AI for T&L in Education: AI and assessment design

AI and assessment design: A multi-layered approach

The nearly ubiquitous access to artificial intelligence for text generation that gained momentum in 2023 has shaken up the education sector largely due to concerns about academic integrity. There were some who thought AI detectors were going to be the answer (spoiler alert: they're not and are biased against non-native English users) and others who thought banning AI was the best approach.

Approaches to mitigate AI misuse that include considering the shortcomings of AI are ultimately doomed to reducing an academic to a Sisyphusian game of whack-a-mole, as the technology and good practice in using it become more sophisticated. 

Mitigating AI misuse is a multi-layered approach that includes government, university administration, program-level, course-level and assessment-level considerations, as is illustrated in Professor Phil Dawson's "anti-cheating approaches tier table" below.  

Ranked from Most Effective at the top to Least Effective, Professor Dawson makes the case (Dawson, 2022) that it is not just ONE of these approaches that will mitigate the misuse of AI for academic dishonesty. Rather, it is an integrated, "Swiss cheese" model of risk management that involves multiple stakeholders and decision-makers and communication with students that will make the difference. 

  • Tier 'S' includes: 'Swiss cheese', 'Central teams', 'Amnesty/self-report', and 'Programmatic assessment'.
  • Tier 'A' features: 'Tasks students want to do', 'Vivas', 'Stylometry', 'Document properties', and 'Staff training'.
  • Tier 'B', there's: 'Learning outcomes', 'Proctoring/lockdown', 'Open book', 'Content-matching', 'Better exam design', and 'F2F exams'.
  • Tier 'C' has: 'Academic integrity modules', 'Honour codes', 'Reflective practice', and 'Legislation'.
  • Tier 'D' comprises of: 'Site blocking' and 'Authentic assessment'.
  • Finally, tier 'F' includes: 'Unsupervised MCQ', 'Bans, e.g., essays', and 'Reusing tasks'."

Inclusive Assessment Practices

In our pursuit of educational excellence, it's essential to recognise and address the diverse needs of all students, including those with disabilities. Inclusive assessment practices ensure that every student has an equitable opportunity to demonstrate their knowledge and skills.

_Source data_
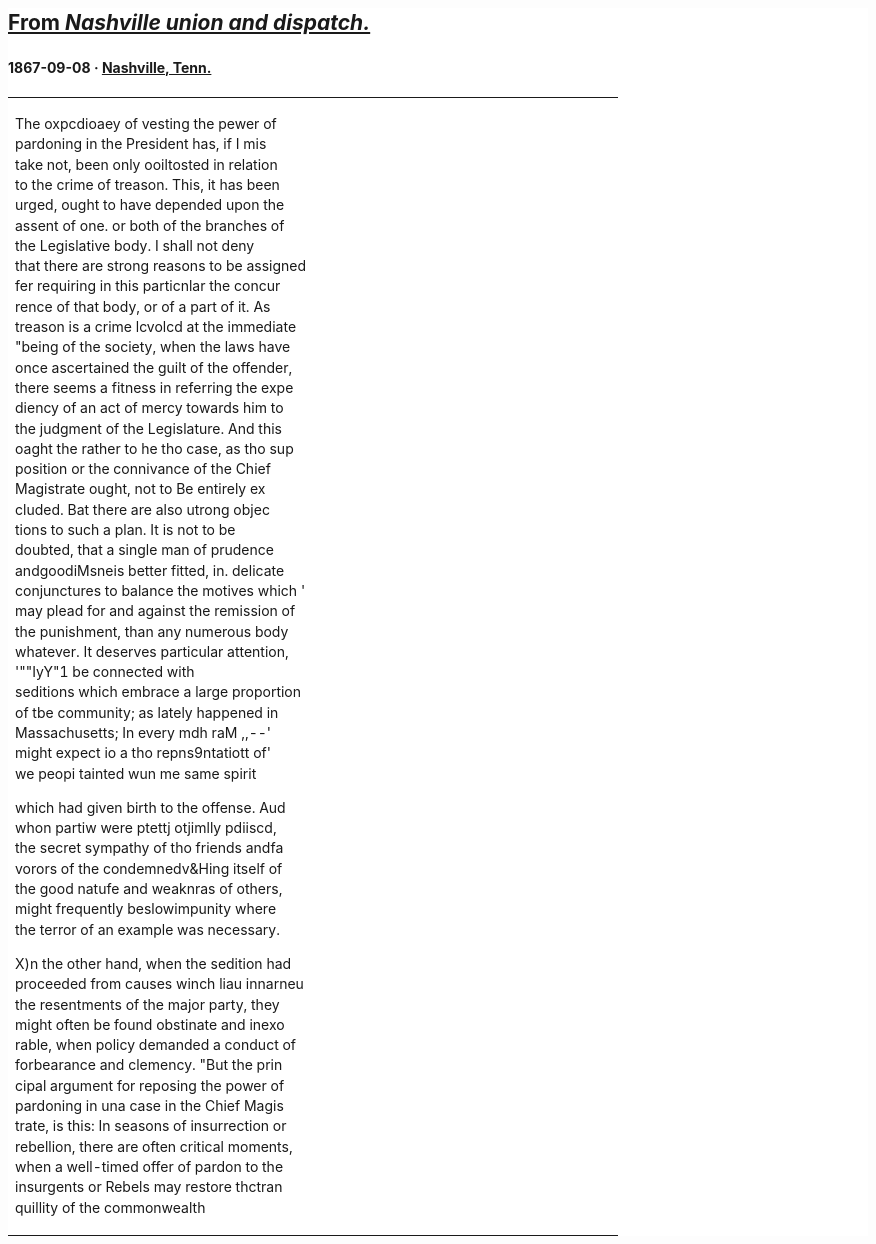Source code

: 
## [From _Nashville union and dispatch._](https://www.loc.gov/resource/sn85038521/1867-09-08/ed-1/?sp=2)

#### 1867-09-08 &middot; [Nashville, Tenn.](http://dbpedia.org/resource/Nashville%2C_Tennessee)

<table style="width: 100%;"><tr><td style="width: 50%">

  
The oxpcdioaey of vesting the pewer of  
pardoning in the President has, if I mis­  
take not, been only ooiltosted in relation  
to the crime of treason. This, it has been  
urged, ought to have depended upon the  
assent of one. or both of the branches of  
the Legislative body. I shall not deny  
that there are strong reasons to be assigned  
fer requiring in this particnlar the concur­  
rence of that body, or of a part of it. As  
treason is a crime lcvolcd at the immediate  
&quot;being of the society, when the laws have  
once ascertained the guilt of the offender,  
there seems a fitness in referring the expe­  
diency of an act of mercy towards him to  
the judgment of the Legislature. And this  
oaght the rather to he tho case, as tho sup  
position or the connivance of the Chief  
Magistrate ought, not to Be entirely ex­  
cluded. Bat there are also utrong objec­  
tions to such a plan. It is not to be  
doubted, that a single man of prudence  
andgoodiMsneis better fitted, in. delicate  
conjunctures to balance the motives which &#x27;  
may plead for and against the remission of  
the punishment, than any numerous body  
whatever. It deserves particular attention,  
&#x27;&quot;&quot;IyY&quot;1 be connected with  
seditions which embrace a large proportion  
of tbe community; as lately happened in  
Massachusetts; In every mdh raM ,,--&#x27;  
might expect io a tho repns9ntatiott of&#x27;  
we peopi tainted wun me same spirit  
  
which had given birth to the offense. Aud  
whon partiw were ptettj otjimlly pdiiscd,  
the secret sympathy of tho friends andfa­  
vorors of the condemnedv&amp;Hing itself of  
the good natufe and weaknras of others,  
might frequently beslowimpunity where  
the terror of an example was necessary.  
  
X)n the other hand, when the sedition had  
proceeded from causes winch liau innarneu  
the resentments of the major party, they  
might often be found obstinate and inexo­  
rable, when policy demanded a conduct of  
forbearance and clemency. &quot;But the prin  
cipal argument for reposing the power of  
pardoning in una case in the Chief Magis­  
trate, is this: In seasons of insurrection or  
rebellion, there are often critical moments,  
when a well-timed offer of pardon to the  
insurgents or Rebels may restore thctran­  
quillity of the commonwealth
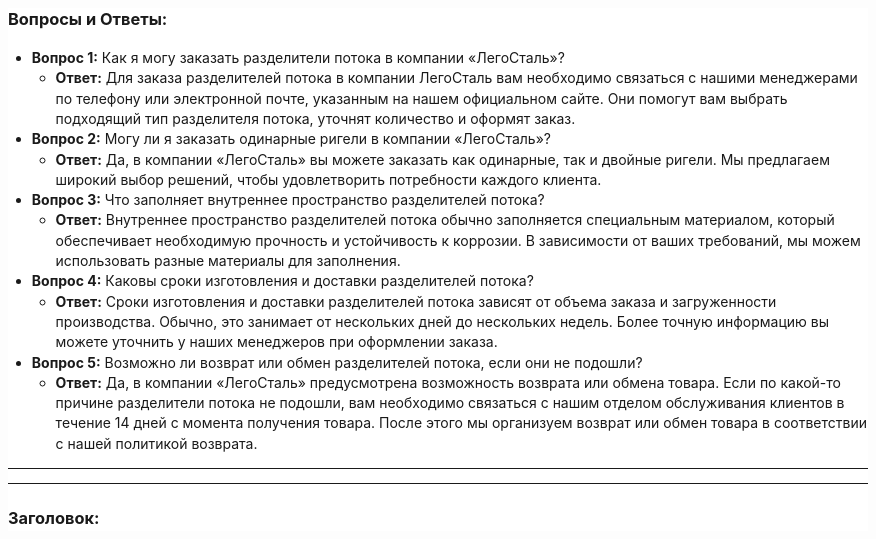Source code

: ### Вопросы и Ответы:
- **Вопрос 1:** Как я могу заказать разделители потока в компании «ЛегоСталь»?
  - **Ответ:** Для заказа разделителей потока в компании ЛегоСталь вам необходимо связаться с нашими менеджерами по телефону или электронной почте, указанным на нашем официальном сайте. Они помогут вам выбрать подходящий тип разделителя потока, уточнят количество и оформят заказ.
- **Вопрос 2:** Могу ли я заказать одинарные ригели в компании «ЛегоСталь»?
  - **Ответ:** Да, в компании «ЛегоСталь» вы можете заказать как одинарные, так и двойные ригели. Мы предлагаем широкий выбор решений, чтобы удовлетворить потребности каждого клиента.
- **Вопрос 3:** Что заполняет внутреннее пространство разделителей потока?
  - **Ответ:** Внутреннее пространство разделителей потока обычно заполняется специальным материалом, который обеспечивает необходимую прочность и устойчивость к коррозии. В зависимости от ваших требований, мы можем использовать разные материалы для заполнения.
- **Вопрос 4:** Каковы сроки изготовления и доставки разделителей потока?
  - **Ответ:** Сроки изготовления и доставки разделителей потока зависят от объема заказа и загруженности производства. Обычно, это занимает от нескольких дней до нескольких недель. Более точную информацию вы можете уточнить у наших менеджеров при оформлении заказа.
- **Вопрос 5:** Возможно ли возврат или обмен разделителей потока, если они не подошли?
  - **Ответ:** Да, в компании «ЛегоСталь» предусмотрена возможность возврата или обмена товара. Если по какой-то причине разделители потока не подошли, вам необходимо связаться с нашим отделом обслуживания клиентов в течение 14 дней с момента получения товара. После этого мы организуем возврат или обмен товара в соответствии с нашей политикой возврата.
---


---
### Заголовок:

* * *

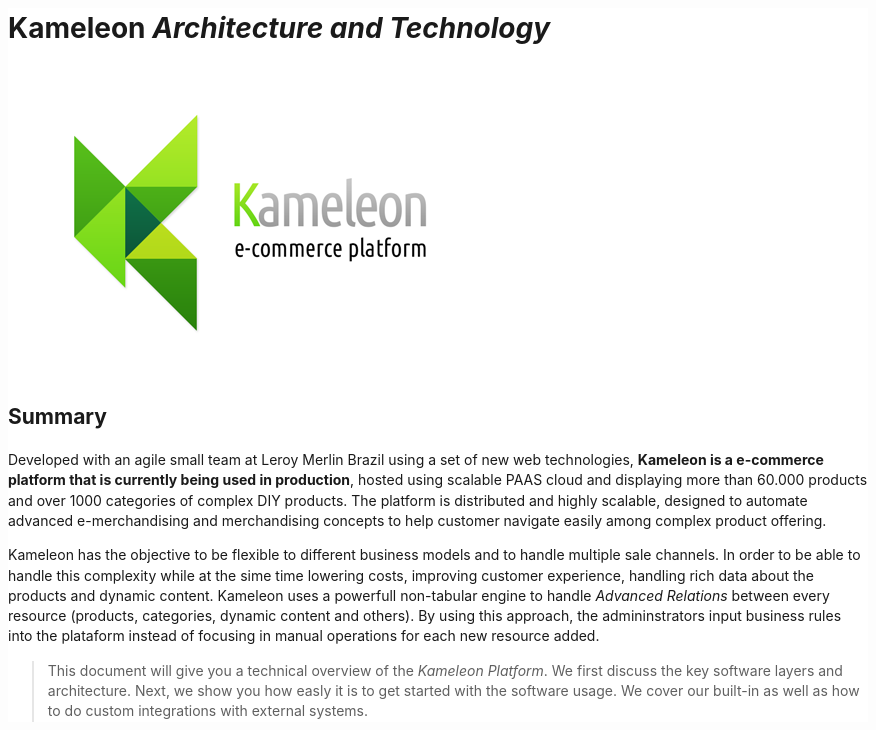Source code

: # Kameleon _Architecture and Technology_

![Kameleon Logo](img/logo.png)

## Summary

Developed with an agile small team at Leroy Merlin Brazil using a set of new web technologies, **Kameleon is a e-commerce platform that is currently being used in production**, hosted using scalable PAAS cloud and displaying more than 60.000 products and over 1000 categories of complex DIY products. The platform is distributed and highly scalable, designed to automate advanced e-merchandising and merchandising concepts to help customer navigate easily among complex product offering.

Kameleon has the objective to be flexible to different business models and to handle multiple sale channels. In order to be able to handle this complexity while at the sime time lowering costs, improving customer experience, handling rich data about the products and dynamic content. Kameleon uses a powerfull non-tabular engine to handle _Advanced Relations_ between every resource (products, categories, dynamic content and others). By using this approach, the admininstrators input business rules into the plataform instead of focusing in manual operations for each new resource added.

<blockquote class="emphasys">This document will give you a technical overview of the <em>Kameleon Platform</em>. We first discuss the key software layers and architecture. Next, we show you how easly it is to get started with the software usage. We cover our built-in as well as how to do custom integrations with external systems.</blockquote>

_Brief 1_
From the AI and assessment design text above, copy the portion that begins at the words "The nearly ubiquitous" and ends after the words "become more sophisticated.".
_Brief 2_
Continue the AI and assessment design text above from where it ends, writing what comes next after its last sentence.

_Response box 1_
The nearly ubiquitous access to artificial intelligence for text generation that gained momentum in 2023 has shaken up the education sector largely due to concerns about academic integrity. There were some who thought AI detectors were going to be the answer (spoiler alert: they're not and are biased against non-native English users) and others who thought banning AI was the best approach.

Approaches to mitigate AI misuse that include considering the shortcomings of AI are ultimately doomed to reducing an academic to a Sisyphusian game of whack-a-mole, as the technology and good practice in using it become more sophisticated.

_Response box 2_
Highlighting the Impact of Disabilities on Assessment:

  • Certain traditional assessment methods, such as face-to-face exams, can inadvertently pose challenges for students with specific disabilities. For instance, individuals with low working memory, dyslexia, or ADHD may find these environments more stressful or distracting, which can affect their performance.

Incorporating Accessibility and Accommodations:

  • To foster an inclusive learning environment, it's important to offer a variety of assessment methods and accommodations. This might include alternative formats, additional time, or the use of technology that supports their learning needs. By doing so, we honour the diverse ways in which students process information and express their understanding.

Guidance for Implementing Inclusive Practices:

  • Educators are encouraged to work closely with disability support services to understand the accommodations that can be made for assessments. This collaboration ensures that all students have access to the resources they need to succeed academically.

Call to Action:

  • Embracing inclusive assessment practices is a step toward dismantling barriers in education. We invite all faculty to consider how they can modify their assessment strategies to accommodate the varied needs of their students, creating a more equitable and supportive learning environment.

Assessment design considerations

TEQSA guidelines

TEQSA, the Tertiary Education Quality Standards Agency, has released the final version of a guidance document on assessment design in the age of AI, available for download from the TEQSA website.

Developed through a process of collaboration and consultation with the higher education community, the document emphasises the recommendations work best as an integrated whole that involves work at the qualification or program level and not just on a course or unit basis.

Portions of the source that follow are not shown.